**Exercise brief**
In the data below, how many lines contain the string "Kimi", matching case exactly? Reply with only the number.
*** Data provided ***
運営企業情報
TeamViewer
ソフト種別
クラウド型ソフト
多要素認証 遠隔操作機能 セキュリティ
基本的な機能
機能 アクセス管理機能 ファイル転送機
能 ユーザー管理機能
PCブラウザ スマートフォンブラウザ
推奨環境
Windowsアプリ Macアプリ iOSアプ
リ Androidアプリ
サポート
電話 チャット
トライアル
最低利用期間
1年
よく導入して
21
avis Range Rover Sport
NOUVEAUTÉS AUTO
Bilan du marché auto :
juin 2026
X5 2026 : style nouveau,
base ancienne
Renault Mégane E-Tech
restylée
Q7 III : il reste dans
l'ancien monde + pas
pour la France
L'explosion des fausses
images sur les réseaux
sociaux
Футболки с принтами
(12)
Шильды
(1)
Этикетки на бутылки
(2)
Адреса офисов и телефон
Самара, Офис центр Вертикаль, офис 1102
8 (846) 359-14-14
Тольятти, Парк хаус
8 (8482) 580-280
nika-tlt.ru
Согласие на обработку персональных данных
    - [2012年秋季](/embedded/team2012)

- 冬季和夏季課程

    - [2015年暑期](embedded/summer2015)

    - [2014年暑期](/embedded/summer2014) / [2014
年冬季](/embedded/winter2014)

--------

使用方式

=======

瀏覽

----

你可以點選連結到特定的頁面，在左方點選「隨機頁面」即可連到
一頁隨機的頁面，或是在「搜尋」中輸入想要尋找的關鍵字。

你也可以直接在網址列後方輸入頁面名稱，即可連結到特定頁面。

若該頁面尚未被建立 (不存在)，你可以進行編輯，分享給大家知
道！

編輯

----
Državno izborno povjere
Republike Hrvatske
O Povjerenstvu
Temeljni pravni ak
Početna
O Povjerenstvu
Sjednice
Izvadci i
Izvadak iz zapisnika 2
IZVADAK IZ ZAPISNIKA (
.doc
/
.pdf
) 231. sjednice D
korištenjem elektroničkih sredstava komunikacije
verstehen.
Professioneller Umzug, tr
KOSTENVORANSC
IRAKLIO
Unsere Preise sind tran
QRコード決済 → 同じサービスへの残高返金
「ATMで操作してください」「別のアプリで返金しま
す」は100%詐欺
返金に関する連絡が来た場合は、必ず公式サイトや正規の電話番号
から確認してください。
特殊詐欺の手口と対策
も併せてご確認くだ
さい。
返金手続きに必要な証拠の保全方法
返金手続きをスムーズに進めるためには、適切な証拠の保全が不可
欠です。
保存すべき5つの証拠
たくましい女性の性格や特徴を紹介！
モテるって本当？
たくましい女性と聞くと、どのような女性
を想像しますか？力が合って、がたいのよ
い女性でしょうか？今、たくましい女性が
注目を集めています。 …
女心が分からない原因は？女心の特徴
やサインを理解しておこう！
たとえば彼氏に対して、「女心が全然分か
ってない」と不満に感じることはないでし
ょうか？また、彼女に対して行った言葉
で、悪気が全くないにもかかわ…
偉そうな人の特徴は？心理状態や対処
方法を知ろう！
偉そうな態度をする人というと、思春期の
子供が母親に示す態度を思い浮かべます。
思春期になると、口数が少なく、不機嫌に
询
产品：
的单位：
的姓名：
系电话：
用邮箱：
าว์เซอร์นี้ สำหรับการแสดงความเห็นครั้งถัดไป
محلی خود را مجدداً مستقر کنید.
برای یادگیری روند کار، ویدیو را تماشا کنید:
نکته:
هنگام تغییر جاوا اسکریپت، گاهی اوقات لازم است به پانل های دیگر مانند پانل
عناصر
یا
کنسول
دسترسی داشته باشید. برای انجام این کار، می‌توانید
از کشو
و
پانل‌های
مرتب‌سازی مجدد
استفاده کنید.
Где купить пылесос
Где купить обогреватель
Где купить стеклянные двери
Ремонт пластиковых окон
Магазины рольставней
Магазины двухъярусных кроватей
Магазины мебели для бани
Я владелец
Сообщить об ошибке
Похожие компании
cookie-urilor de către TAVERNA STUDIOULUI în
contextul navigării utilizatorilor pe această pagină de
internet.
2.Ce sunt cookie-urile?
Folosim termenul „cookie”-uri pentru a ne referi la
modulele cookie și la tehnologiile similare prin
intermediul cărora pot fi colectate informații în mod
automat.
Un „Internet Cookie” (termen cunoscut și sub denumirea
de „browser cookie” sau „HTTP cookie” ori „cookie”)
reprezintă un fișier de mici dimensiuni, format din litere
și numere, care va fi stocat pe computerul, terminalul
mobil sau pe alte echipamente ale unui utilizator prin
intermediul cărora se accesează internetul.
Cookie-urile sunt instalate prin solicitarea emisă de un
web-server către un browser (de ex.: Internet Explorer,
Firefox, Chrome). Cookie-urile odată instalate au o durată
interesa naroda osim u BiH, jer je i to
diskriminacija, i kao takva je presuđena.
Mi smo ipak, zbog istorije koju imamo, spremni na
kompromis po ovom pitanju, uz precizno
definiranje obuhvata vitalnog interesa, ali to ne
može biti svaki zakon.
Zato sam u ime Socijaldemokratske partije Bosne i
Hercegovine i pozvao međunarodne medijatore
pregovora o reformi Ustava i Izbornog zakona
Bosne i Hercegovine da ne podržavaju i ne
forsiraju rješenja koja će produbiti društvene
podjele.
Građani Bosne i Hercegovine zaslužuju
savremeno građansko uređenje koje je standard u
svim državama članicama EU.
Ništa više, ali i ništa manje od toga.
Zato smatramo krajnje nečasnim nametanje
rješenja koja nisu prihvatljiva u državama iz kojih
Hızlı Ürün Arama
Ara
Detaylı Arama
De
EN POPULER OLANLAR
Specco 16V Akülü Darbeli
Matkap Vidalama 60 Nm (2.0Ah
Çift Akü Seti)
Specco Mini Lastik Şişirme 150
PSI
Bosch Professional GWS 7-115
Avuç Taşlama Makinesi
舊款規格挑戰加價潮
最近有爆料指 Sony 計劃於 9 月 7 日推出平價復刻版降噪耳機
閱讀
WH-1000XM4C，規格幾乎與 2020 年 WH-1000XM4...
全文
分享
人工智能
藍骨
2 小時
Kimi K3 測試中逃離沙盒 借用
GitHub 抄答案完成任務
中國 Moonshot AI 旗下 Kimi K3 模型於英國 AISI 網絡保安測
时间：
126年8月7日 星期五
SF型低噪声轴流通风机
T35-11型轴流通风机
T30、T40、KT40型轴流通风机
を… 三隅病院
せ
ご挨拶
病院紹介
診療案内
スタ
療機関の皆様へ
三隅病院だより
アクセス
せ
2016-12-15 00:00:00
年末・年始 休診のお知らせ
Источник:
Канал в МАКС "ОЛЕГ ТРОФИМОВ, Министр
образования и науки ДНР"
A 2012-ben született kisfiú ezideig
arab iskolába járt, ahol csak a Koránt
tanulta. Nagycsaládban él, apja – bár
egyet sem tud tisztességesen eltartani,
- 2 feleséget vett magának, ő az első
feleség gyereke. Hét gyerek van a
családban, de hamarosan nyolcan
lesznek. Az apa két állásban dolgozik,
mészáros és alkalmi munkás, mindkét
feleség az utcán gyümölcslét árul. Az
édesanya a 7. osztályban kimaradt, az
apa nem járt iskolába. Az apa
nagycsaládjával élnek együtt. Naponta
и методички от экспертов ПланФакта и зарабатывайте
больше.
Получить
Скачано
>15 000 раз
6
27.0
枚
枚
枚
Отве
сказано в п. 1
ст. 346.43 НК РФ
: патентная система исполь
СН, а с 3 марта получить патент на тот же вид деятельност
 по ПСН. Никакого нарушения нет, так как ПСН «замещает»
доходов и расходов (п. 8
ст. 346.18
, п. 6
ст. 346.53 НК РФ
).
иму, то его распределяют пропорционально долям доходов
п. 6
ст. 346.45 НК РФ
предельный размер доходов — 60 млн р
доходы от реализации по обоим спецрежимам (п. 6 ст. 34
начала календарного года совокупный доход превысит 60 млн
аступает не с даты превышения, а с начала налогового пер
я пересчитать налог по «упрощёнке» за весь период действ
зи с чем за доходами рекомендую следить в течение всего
*** End of Data provided ***
**Solved exercise**
2